Der geneigte Leser möge mir weitere Einzelheiten meines Umzuges ersparen. Es wurde noch turbulenter. Auf die Schnelle war kein Möbelwagen mehr aufzutreiben, und am Nachmittag wollten bereits die neuen Mieter einziehen. Hier versagte die Hauruck-Methode meines Schwagers Hartmut.
Glücklicherweise kamen wir mit den Möbelpackern unserer Nachmieter ins Geschäft. Während die hoch trugen, trugen wir runter. Das führte zwar zu einigen Verwechslungen, doch letzten Endes klappte es doch noch. Der von unseren Nachmietern bestellte Elektriker kümmerte sich glücklicherweise auch um unsere Elektrik. Von Hartmut hörte man an diesem Tag nicht mehr viel. Wahrscheinlich ging er in sich, während er Unmengen von Keks- Waschmittel- und andere Kartons die Treppe hinunter trug.
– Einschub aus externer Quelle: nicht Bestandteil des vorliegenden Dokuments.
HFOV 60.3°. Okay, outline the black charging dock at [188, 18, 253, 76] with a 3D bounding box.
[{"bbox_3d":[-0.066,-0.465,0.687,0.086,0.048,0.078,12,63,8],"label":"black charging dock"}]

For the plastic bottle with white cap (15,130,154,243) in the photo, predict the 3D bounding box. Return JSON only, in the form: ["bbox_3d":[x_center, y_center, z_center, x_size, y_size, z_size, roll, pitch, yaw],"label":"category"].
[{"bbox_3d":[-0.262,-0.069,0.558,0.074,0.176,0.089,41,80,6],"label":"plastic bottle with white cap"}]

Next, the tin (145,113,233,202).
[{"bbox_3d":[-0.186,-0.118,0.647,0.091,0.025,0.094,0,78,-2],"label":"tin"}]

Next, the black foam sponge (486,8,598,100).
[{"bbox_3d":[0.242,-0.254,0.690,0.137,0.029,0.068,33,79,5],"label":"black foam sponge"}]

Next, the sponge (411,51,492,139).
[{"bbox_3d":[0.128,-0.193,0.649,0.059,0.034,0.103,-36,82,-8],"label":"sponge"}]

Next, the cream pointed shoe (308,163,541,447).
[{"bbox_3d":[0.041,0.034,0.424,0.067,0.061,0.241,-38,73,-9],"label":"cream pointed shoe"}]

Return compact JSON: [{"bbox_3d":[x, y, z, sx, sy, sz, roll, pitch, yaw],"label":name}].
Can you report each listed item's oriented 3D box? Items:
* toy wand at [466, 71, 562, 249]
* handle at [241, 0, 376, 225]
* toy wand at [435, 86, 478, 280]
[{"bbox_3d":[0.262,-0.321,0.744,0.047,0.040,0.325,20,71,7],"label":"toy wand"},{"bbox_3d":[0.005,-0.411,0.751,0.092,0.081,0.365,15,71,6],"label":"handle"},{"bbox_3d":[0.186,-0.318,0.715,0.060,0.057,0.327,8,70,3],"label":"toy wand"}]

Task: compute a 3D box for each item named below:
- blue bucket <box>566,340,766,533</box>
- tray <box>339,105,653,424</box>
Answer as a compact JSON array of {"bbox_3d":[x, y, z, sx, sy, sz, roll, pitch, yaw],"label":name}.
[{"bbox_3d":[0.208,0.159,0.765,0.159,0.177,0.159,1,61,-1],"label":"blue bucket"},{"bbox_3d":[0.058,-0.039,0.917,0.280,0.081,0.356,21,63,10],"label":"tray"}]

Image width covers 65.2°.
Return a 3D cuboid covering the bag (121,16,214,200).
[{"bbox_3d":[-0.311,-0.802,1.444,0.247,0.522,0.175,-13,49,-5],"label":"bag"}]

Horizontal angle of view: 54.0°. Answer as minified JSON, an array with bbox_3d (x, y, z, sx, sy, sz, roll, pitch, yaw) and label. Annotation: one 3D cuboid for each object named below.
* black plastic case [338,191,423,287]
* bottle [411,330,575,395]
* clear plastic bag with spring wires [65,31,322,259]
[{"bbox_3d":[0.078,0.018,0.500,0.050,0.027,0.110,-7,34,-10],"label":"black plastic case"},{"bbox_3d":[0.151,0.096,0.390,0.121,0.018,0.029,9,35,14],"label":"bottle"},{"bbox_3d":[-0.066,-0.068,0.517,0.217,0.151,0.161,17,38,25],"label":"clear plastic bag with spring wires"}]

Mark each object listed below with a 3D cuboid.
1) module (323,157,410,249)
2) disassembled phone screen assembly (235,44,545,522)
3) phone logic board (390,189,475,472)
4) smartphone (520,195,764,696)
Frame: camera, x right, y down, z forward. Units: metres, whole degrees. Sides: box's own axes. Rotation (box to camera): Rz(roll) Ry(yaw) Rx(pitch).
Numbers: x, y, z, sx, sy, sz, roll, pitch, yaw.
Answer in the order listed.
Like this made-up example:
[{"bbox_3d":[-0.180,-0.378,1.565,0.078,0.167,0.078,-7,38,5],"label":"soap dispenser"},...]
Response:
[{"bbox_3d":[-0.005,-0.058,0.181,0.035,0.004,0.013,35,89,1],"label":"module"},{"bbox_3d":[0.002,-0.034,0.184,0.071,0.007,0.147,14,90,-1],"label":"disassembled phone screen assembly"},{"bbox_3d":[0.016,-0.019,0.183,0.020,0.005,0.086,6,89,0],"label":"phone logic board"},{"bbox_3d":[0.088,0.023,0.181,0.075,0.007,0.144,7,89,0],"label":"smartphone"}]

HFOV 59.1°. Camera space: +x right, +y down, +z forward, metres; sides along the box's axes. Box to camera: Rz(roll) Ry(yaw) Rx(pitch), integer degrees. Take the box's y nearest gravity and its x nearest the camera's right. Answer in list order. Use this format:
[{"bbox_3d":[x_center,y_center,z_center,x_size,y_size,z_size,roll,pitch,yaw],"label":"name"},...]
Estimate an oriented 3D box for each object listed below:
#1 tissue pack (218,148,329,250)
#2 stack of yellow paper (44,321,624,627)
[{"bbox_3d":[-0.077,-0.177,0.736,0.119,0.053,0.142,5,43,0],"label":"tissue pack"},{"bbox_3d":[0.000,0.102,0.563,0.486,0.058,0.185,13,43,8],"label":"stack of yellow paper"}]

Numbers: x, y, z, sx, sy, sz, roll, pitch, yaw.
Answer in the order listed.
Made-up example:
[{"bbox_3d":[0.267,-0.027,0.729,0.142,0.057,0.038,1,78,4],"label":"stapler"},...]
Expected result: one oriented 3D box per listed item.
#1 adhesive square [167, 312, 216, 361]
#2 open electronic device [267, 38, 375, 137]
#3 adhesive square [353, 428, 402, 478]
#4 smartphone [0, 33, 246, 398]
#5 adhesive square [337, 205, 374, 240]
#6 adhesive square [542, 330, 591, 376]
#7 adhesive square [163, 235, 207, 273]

Ein Gutes allerdings hatte diese ganz unerquickliche Geschichte. Meine Frau betrachtet mich neuerdings mit einer gewissen Bewunderung, wenn ich alles genau plane und vorbereite. Schließlich, das weiß ich ja von meiner Arbeit im Betrieb: Nur gut vorbereitete und sicher durchgeführte Arbeit ist auch gute Arbeit - so einfach ist das!
Übrigens haben die Möbelpacker Hartmut versichert, auch in Zukunft keine Schuhe selbst zu besohlen - auch Hartmut bleibt in Zukunft bei seinen Leisten.